病室の千羽鶴は飛ばない


折り紙で千羽の鶴を作っても、病気が治るわけじゃない。ずっとそう思っていた。
そんなある日、患者さんの病室で千羽鶴を見た。小さくて、細やかな、ほんものの千羽鶴だった。
ただの紙だと思っていたくせに、目が離せなくなった。

こんにちは。医学生兼ライターの朽木(@amanojerk)です。
僕はすべからくデモというものが嫌いだ。
みんなで集まって大きな声をだして、それでなにかを成し遂げたような気になって、満足して帰路について、美味しいお酒を飲むのだろうか。
それでなにかが変わったのですか。世界は平和になりましたか。
手段それ自体が目的となるような行為で満足げな顔をしている人間のことは、デモそのものよりも嫌いだ。

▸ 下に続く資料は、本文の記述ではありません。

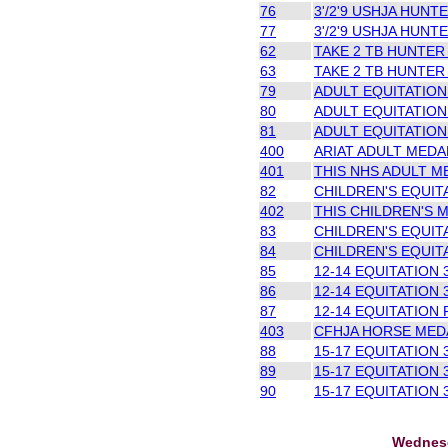
76
3'/2'9 USHJA HUNTE
77
3'/2'9 USHJA HUNTE
62
TAKE 2 TB HUNTER
63
TAKE 2 TB HUNTER
79
ADULT EQUITATION 
80
ADULT EQUITATION 
81
ADULT EQUITATION 
400
ARIAT ADULT MEDAL
401
THIS NHS ADULT ME
82
CHILDREN'S EQUITA
402
THIS CHILDREN'S M
83
CHILDREN'S EQUITA
84
CHILDREN'S EQUIT
85
12-14 EQUITATION 3
86
12-14 EQUITATION 3
87
12-14 EQUITATION 
403
CFHJA HORSE MEDAL
88
15-17 EQUITATION 3
89
15-17 EQUITATION 3
90
15-17 EQUITATION 3
Wednesd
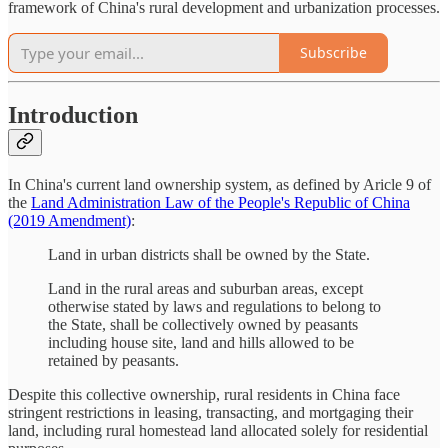
framework of China's rural development and urbanization processes.
Subscribe
Introduction
In China's current land ownership system, as defined by Aricle 9 of
the
Land Administration Law of the People's Republic of China
(2019 Amendment)
:
Land in urban districts shall be owned by the State.
Land in the rural areas and suburban areas, except
otherwise stated by laws and regulations to belong to
the State, shall be collectively owned by peasants
including house site, land and hills allowed to be
retained by peasants.
Despite this collective ownership, rural residents in China face
stringent restrictions in leasing, transacting, and mortgaging their
land, including rural homestead land allocated solely for residential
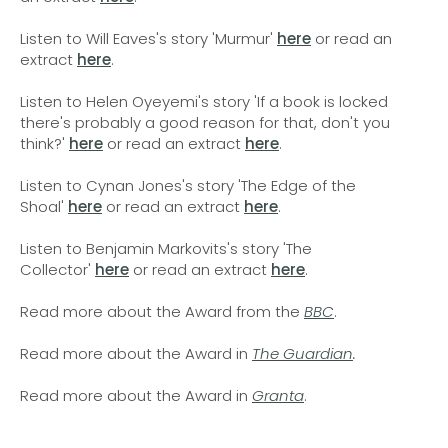
Listen to Will Eaves's story 'Murmur'
here
or read an
extract
here
.
Listen to Helen Oyeyemi's story 'If a book is locked
there's probably a good reason for that, don't you
think?'
here
or read an extract
here
.
Listen to Cynan Jones's story 'The Edge of the
Shoal'
here
or read an extract
here
.
Listen to Benjamin Markovits's story 'The
Collector'
here
or read an extract
here
.
Read more about the Award from the
BBC
.
Read more about the Award in
The Guardian
.
Read more about the Award in
Granta
.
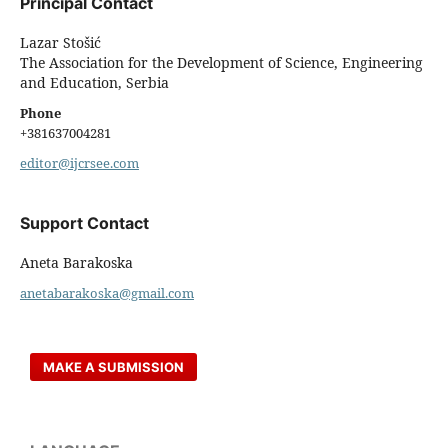
Principal Contact
Lazar Stošić
The Association for the Development of Science, Engineering
and Education, Serbia
Phone
+381637004281
editor@ijcrsee.com
Support Contact
Aneta Barakoska
anetabarakoska@gmail.com
MAKE A SUBMISSION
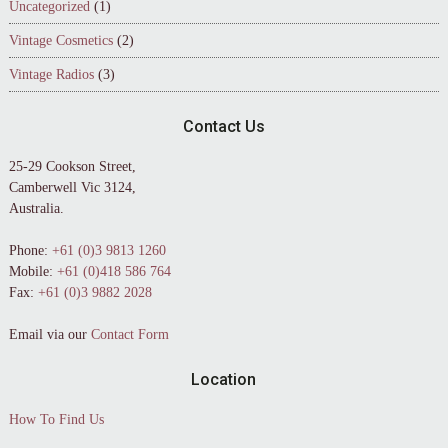
Uncategorized
(1)
Vintage Cosmetics
(2)
Vintage Radios
(3)
Contact Us
25-29 Cookson Street,
Camberwell Vic 3124,
Australia.
Phone:
+61 (0)3 9813 1260
Mobile:
+61 (0)418 586 764
Fax:
+61 (0)3 9882 2028
Email via our
Contact Form
Location
How To Find Us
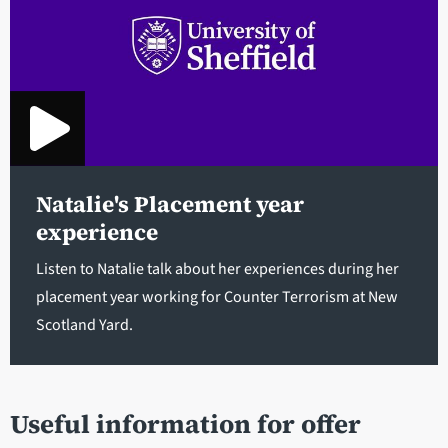
Natalie's Placement year
experience
Listen to Natalie talk about her experiences during her
placement year working for Counter Terrorism at New
Scotland Yard.
Useful information for offer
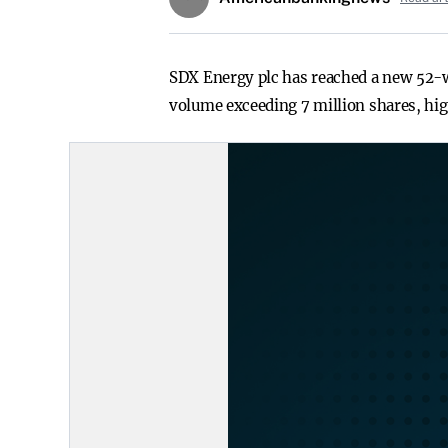
SDX Energy plc has reached a new 52-we
volume exceeding 7 million shares, hi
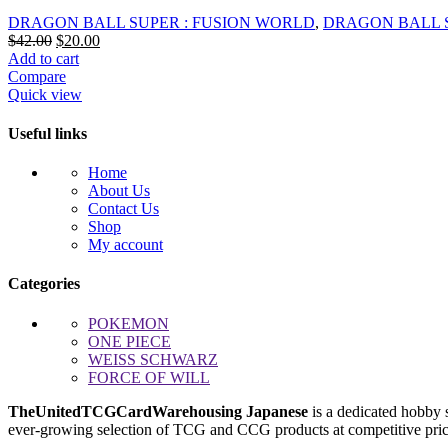
DRAGON BALL SUPER : FUSION WORLD
,
DRAGON BALL 
Original
Current
$
42.00
$
20.00
price
price
Add to cart
was:
is:
Compare
$42.00.
$20.00.
Quick view
Useful links
Home
About Us
Contact Us
Shop
My account
Categories
POKEMON
ONE PIECE
WEISS SCHWARZ
FORCE OF WILL
TheUnitedTCGCardWarehousing Japanese
is a dedicated hobby 
ever-growing selection of TCG and CCG products at competitive prices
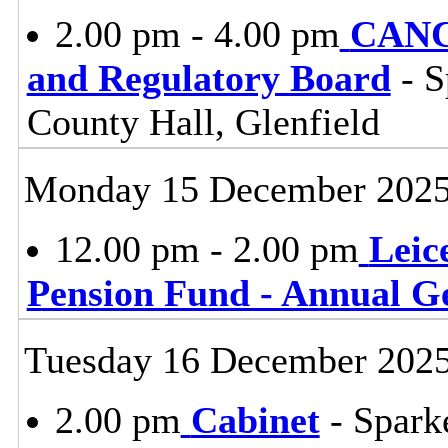
2.00 pm - 4.00 pm
CANC
and Regulatory Board
- S
County Hall, Glenfield
Monday 15 December 202
12.00 pm - 2.00 pm
Leic
Pension Fund - Annual G
Tuesday 16 December 202
2.00 pm
Cabinet
- Spark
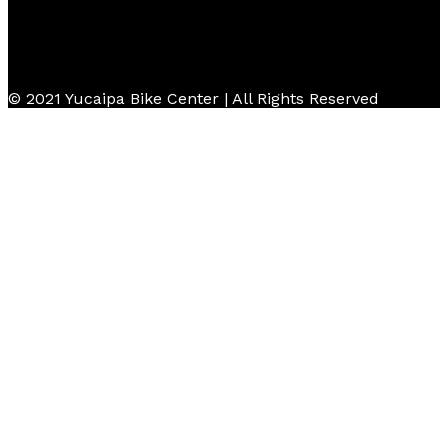
© 2021 Yucaipa Bike Center | All Rights Reserved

参加しただけで自分が何かを考えているような気分になる錯覚。
オリジナルの意見を持つ他の誰かを支持するだけで自分もオリジナルになったような気分になる快感。
なにかを訴えたい人で集団を形成するとき、そこには意識的に自分を勘違いさせたい分子が少なからず混じる。
でも、それが問題視されることは少ない。数は力だから、あるいは、支持される側にとっては支持されることが快感だから。
宗教じみてとても気持ちわるいと僕は思っている。

千羽鶴はどうなんだろう。
デモとどう違うんだろう。
ある程度まとまった数の折り鶴を作っただけで、誰かの無事を祈る気持ちも一緒にゴールを迎えてしまう気がして、だから、僕は千羽鶴が嫌いだった。

それなのに。千羽鶴を眺めていたら涙腺が緩んだ。
骨髄移植をしたけれど、白血病が再発した患者さんだと聞いていたからかもしれない。
どうでもいいはずなのだ、ほんとうは。自分ではない他の誰かが死んでしまうとか、死んでしまうかもしれないとか。それなのに。
折り紙で千羽の鶴を作っても、病気が治るわけじゃない。だけど、それだけでもない気がした。
自分にとって大切なものが不可逆的に損なわれてしまうとしたら。
取り返しのつかないことへの祈りのかたちは人それぞれだし、それを馬鹿にする権利は誰にもないのだ。
デモには一生参加しません。
たくさんの人が集まることで、主張の本体をあいまいにするよりもまず、個人の責任でもって、てめえの主張を世に問うてみろよと思うから。
でも、千羽鶴は折るかもしれません。祈りの形としての千羽鶴は、ただとても綺麗だったから。
それが空を飛ぶことは永遠にないのだとしても。